Your instructions: Can you reproduce, word for word, the lines from the one containing "iguientes categorías: investigadores, grupos" up to and including the one containing "hermesext_nal@unal.edu.co"?

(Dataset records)
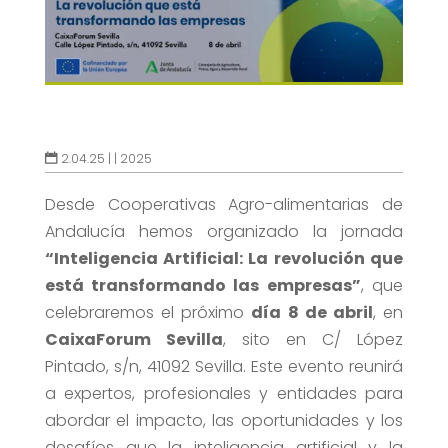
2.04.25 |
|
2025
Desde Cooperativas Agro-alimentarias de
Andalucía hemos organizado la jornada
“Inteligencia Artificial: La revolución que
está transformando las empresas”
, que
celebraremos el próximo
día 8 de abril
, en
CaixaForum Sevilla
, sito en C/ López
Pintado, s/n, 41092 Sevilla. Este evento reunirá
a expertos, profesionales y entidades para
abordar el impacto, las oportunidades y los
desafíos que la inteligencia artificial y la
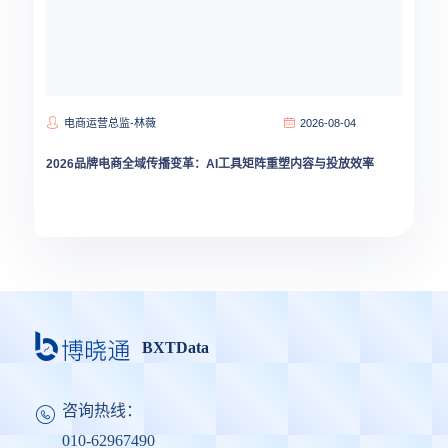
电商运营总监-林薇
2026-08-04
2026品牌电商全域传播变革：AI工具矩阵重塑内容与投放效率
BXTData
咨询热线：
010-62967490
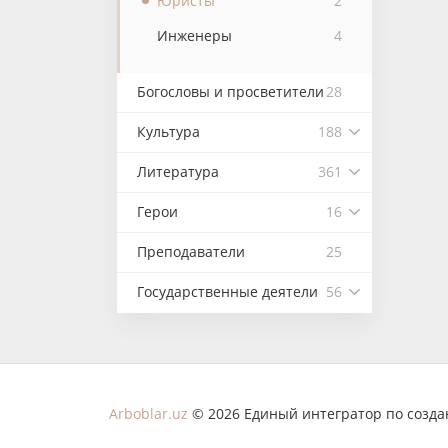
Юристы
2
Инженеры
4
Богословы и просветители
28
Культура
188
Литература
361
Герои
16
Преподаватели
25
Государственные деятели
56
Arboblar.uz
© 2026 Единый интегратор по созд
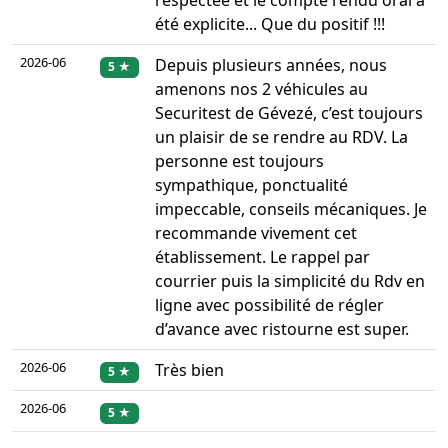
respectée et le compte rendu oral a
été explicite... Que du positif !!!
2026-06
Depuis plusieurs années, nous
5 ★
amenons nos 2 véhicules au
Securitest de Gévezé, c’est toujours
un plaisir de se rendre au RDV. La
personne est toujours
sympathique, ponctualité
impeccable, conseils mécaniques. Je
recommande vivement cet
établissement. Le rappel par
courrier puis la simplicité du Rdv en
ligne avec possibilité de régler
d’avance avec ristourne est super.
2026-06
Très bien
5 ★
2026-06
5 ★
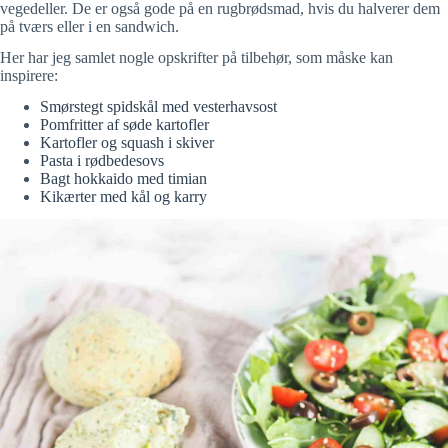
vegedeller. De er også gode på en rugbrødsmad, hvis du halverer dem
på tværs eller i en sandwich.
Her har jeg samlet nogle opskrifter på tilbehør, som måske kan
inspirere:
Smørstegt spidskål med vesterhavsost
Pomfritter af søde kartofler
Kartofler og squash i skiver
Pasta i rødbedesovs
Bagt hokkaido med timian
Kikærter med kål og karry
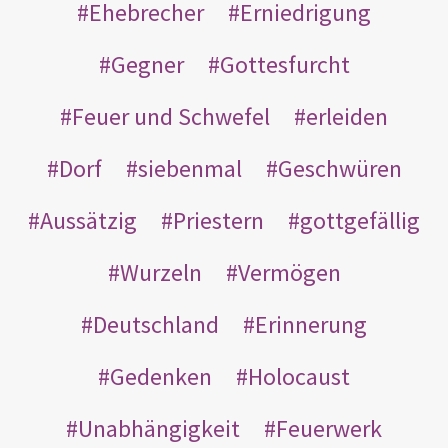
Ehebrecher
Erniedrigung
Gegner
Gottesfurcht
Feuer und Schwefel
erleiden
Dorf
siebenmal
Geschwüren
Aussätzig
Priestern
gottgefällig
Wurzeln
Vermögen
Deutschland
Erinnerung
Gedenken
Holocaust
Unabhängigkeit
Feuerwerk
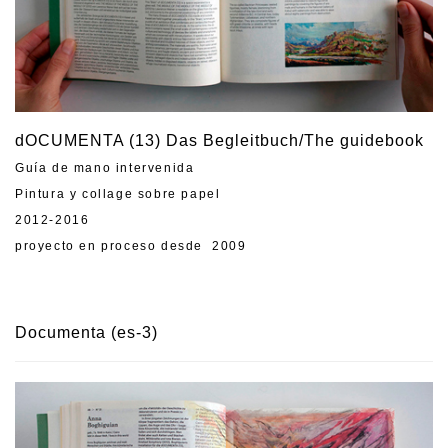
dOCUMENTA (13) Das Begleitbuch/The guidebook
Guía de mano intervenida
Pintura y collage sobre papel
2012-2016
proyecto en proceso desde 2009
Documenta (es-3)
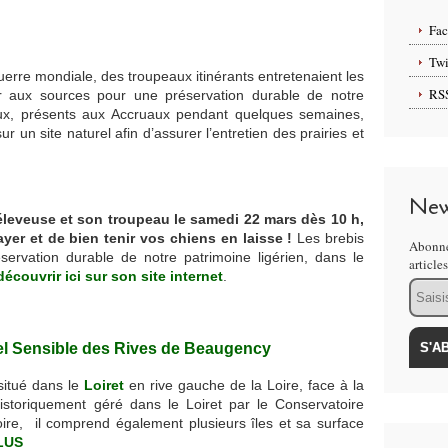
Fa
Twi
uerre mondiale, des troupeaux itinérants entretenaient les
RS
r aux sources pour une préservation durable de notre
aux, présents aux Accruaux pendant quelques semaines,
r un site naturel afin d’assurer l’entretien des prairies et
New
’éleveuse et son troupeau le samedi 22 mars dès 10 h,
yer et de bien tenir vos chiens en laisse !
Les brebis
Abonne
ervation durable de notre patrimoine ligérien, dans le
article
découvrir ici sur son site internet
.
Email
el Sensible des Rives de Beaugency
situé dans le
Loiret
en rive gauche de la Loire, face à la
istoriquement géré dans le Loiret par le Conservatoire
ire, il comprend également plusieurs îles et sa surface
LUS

---

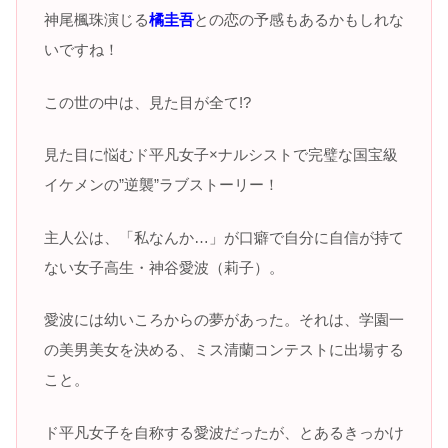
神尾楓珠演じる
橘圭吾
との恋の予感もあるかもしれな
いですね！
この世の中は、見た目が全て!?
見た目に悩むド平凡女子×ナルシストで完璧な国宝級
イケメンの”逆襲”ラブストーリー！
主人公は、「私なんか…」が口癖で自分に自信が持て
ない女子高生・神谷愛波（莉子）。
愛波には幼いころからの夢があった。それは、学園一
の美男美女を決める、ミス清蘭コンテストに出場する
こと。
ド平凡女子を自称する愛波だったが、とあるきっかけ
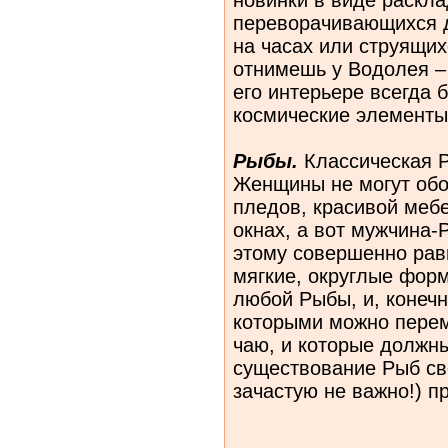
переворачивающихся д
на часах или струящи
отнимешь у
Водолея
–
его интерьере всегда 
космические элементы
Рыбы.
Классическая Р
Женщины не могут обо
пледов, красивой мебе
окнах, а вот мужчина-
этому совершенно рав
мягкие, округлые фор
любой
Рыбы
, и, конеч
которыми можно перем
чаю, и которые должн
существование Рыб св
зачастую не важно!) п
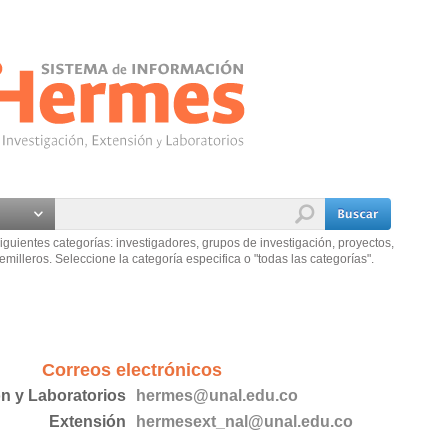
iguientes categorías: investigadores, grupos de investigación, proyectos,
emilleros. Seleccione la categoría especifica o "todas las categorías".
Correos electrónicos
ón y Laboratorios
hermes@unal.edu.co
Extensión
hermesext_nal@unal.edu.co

--

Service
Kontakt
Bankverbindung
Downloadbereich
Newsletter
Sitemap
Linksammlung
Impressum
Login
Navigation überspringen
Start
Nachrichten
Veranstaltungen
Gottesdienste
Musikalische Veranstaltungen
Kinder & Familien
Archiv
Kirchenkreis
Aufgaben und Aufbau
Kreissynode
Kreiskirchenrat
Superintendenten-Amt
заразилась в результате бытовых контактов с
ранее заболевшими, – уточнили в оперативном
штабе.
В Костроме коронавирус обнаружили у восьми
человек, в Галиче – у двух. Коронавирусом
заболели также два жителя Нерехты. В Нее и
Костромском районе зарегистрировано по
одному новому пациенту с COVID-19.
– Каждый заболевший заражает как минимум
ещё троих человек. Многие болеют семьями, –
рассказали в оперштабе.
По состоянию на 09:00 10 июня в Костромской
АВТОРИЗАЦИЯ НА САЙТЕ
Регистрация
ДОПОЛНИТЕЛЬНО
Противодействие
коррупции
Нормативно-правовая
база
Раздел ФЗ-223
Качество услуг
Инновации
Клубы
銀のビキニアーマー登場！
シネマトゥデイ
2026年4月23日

Reply to the task:
iguientes categorías: investigadores, grupos de investigación, proyectos,
emilleros. Seleccione la categoría especifica o "todas las categorías".
Correos electrónicos
ón y Laboratorios
hermes@unal.edu.co
Extensión
hermesext_nal@unal.edu.co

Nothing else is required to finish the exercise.